S. M. avait conclu, le 30 décembre 1758 avec l'Impératrice-Reine de Hongrie et de Bohème, un nouveau traité par lequel la France se trouvait dans la nécessité de continuer la guerre en Allemagne aussi long-temps que cette Princesse voudrait mesurer ses forces avec le Roi de Prusse pour reconquérir la Silésie.

Le Roi ne pouvait donc plus, sans rendre sa bonne foi et ses intentions suspectes, exciter la Cour de Vienne à faire son accommodement avec S. M. Prussienne. D'ailleurs l'alliance du Roi avec la maison d'Autriche ne pouvait être utile qu'autant qu'elle serait durable, et il était essentiel de ne pas avoir pour cette maison des procédés qui l'obligeraient à reprendre ses anciennes liaisons avec les ennemis de la France.

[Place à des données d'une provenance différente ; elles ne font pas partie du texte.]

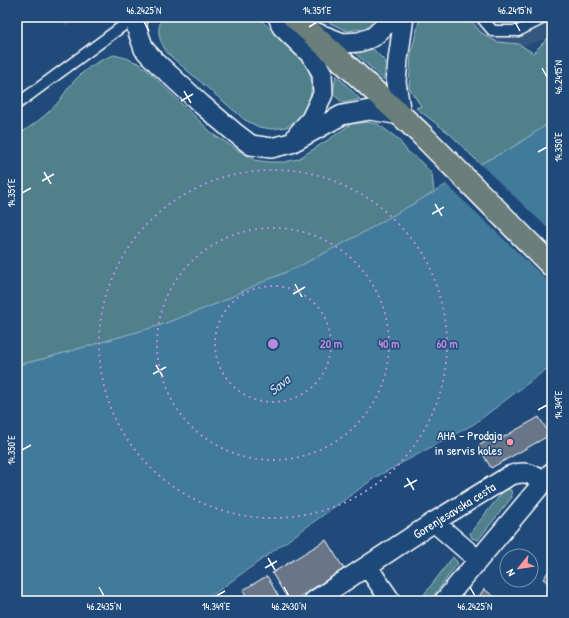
<svg xmlns="http://www.w3.org/2000/svg" width="569" height="618" viewBox="0 0 569 618" font-family="'Patrick Hand',sans-serif">
<style>
.built{fill:#35577e}
.green{fill:#4f808b;stroke:#a7c0c5}
.water{fill:#427a9b;stroke:#8eafc3}
.pier{fill:#1f4a7a}
.building{fill:#697588;stroke:#fff}
.lines{fill:none;stroke-linecap:round;stroke-linejoin:round}
.service-casing{stroke:#fff;stroke-width:13}
.minor-casing{stroke:#fff;stroke-width:22}
.primary-casing{stroke:#fff;stroke-width:25}
.service{stroke:#1f4a7a;stroke-width:10}
.minor{stroke:#1f4a7a;stroke-width:19}
.primary{stroke:#6b7f7c;stroke-width:22}
.ticks{fill:none;stroke:#fff;stroke-width:1.5}
.ring{fill:none;stroke:#b68bdc;stroke-width:2;stroke-dasharray:2 4}
.poi-dot{fill:#ff9aa2;stroke:#1f4a7a;stroke-width:1.5}
.labels{text-anchor:middle;stroke-width:3;stroke-linejoin:round;paint-order:stroke}
.poi-label{font-size:13px;fill:#fff;stroke:#1f4a7a;text-anchor:end}
.street-label{font-size:13px;fill:#fff;stroke:#1f4a7a}
.water-label{font-size:14px;font-style:italic;fill:#d0dee6;stroke:#1f4a7a}
.centre{fill:#b68bdc;stroke:#1f4a7a;stroke-width:2}
.ring-label{font-size:12px;text-anchor:middle;font-weight:bold;fill:#b68bdc;stroke:#1f4a7a;stroke-width:3;stroke-linejoin:round;paint-order:stroke}
.neatline{fill:none;stroke:#fff;stroke-width:1.5}
.ticks-label{font-size:10px;text-anchor:middle;fill:#fff}
</style>
<rect width="100%" height="100%" fill="#1f4a7a"/>
<filter id="ink" filterUnits="userSpaceOnUse"><feTurbulence type="fractalNoise" baseFrequency=".025" numOctaves="2"/><feDisplacementMap in="SourceGraphic" scale="8" xChannelSelector="R" yChannelSelector="G"/><feConvolveMatrix kernelMatrix="1 2 1 2 8 2 1 2 1" color-interpolation-filters="sRGB"/></filter>
<g filter="url(#ink)">
<path class="built" d="M59 17H77L66 26Z
M465 17H552V32L547 39 483 57Z"/>
<path class="green" d="M162 17H258L294 52 308 68 312 82 310 101 301 116 287 127 272 129 259 127 245 120 168 54C159 40 156 33 162 17Z
M322 17H383L369 28 347 31 328 22Z
M420 17H468L480 32 497 42 519 44 533 53 552 34V121L515 146 480 164 450 134 416 108 421 106 409 88 411 54Z
M373 49 386 62 384 80 355 53Z
M114 55 126 58 140 64 150 73 214 135 254 160 269 162H284L298 159 331 138 351 124 366 122 378 124 398 139 407 151 420 161 432 174 434 192 357 236 296 268 258 284 219 303 158 326 43 359 17 365V334L19 333 20 329 17 325V136C32 125 48 115 60 100 63 96 66 91 69 87 82 71 94 62 114 55Z
M336 75 360 99 343 103 333 94Z
M505 489 511 490 512 497 478 540 472 538 470 533Z
M453 557 458 563 430 601H419Z"/>
<path class="water" d="M552 121V365L474 424 376 477 204 601H17V365L43 359 158 326 219 303 258 284 296 268 357 236 434 192 480 164 515 146Z"/>
<path class="pier" d="M479 163 552 232V285L445 183Z"/>
<path class="building" d="M539 417 550 435 491 468 478 446 498 435 500 439Z
M326 540 344 569 293 601H289L272 573Z
M552 566V586L543 579Z
M267 576 281 601H249L243 590Z
M484 589 500 601H476Z"/>
<g class="lines">
<g class="service-casing">
<path id="service" d="M481 17 493 31H518L542 19 543 17
M17 104 124 25"/>
</g>
<g class="minor-casing">
<path id="minor" d="M137 17V29L144 49 156 62 201 104 234 132 251 145 271 148 291 143 342 115 370 110 401 115 396 82 398 60 404 17
M278 17 282 27 312 56 322 73 323 94 311 119 297 135
M312 31 343 43 359 42 373 37 388 23 393 17
M434 522 478 560
M367 566 391 601
M314 601 434 522 509 476C524 470 531 473 544 482
M444 601 551 473"/>
</g>
<g class="primary-casing">
<path id="primary" d="M294 17 419 132 552 266"/>
</g>
<use href="#service" class="service"/>
<use href="#minor" class="minor"/>
<use href="#primary" class="primary"/>
</g>
</g>
<path class="ticks" d="M144 22 149 31M515 22 520 31M309 27 317 22M542 68 547 77M184 91 191 103M181 101 193 94M538 152 547 147M44 172 51 184M42 181 54 174M22 193 31 188M435 204 442 216M432 214 444 207M295 284 302 297M293 294 305 287M156 365 163 377M153 374 166 367M538 410 547 405M22 450 31 445M407 478 414 490M404 487 417 480M268 558 275 570M265 568 277 561M99 587 104 596M284 587 289 596M470 587 475 596M216 596 225 591"/>
<g class="ring">
<circle cx="273" cy="344" r="58"/>
<circle cx="273" cy="344" r="116"/>
<circle cx="273" cy="344" r="174"/>
</g>
<circle class="poi-dot" cx="510" cy="442" r="4"/>
<g class="labels">
<g class="poi-label">
<text x="502" y="440">AHA - Prodaja<tspan x="502" dy="15">in servis koles</tspan></text>
</g>
<g class="street-label">
<text transform="translate(454 510) rotate(-32)" y="5">Gorenjesavska cesta</text>
</g>
<g class="water-label">
<text transform="translate(279 385) rotate(-39)" y="5">Sava</text>
</g>
</g>
<circle cx="273" cy="344" r="6" class="centre"/>
<g class="ring-label">
<text x="331" y="348">20 m</text>
<text x="389" y="348">40 m</text>
<text x="447" y="348">60 m</text>
</g>
<rect width="569" height="618" fill="none" stroke="#1f4a7a" stroke-width="44"/>
<g transform="translate(519 568) rotate(240)"><circle r="19" fill="#1f4a7a" stroke="#7992af"/>
<path d="M0-3L7 15L0 10L-7 15Z" fill="#ff9aa2"/>
<text y="-6" font-size="11" font-weight="bold" text-anchor="middle" fill="#ffffff">N</text>
</g>
<rect x="22" y="22" width="525" height="574" class="neatline"/>
<g class="ticks-label">
<text x="144" y="14">46.2425°N</text>
<text x="317" y="14">14.351°E</text>
<text x="515" y="14">46.2415°N</text>
<text transform="translate(558 77) rotate(-90)" y="4">46.2415°N</text>
<text transform="translate(558 147) rotate(-90)" y="4">14.350°E</text>
<text transform="translate(11 193) rotate(-90)" y="4">14.351°E</text>
<text transform="translate(558 405) rotate(-90)" y="4">14.349°E</text>
<text transform="translate(11 450) rotate(-90)" y="4">14.350°E</text>
<text x="104" y="610">46.2435°N</text>
<text x="216" y="610">14.349°E</text>
<text x="289" y="610">46.2430°N</text>
<text x="475" y="610">46.2425°N</text>
</g>
</svg>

La Russie n'ayant ni les mêmes ménagemens à observer ni les mêmes dangers à craindre, pouvait sans inconvénient proposer une médiation armée à laquelle les cours de Vienne et de Berlin seraient forcées de déférer.

Il était naturel de penser que la Cour de Pétersbourg saisirait cette idée avec ardeur, et chercherait à se procurer par la paix une réputation qu'elle ne pouvait guère se flatter alors de se procurer par le succès de ses armes.

D'un autre côté, le Roi désirait sincèrement de faire cesser la guerre avec les Anglais, devenue par les évènemens trop onéreuse aux finances et à la marine de S. M., à la navigation et au commerce de ses sujets.

Le Roi d'Espagne venait de lui offrir sa médiation pour réconcilier la France avec l'Angleterre; et S. M. l'avait acceptée avec autant d'empressement que de confiance dans l'amitié de ce prince.

Il y avait donc apparence que le repos public pouvait être bientôt retabli; d'un côté, par la réconciliation du Roi avec le Roi d'Angleterre, sous la médiation de S. M. C.; et de l'autre, par la paix de l'Impératrice-Reine avec le Roi de Prusse, sous la médiation de l'Impératrice de Russie.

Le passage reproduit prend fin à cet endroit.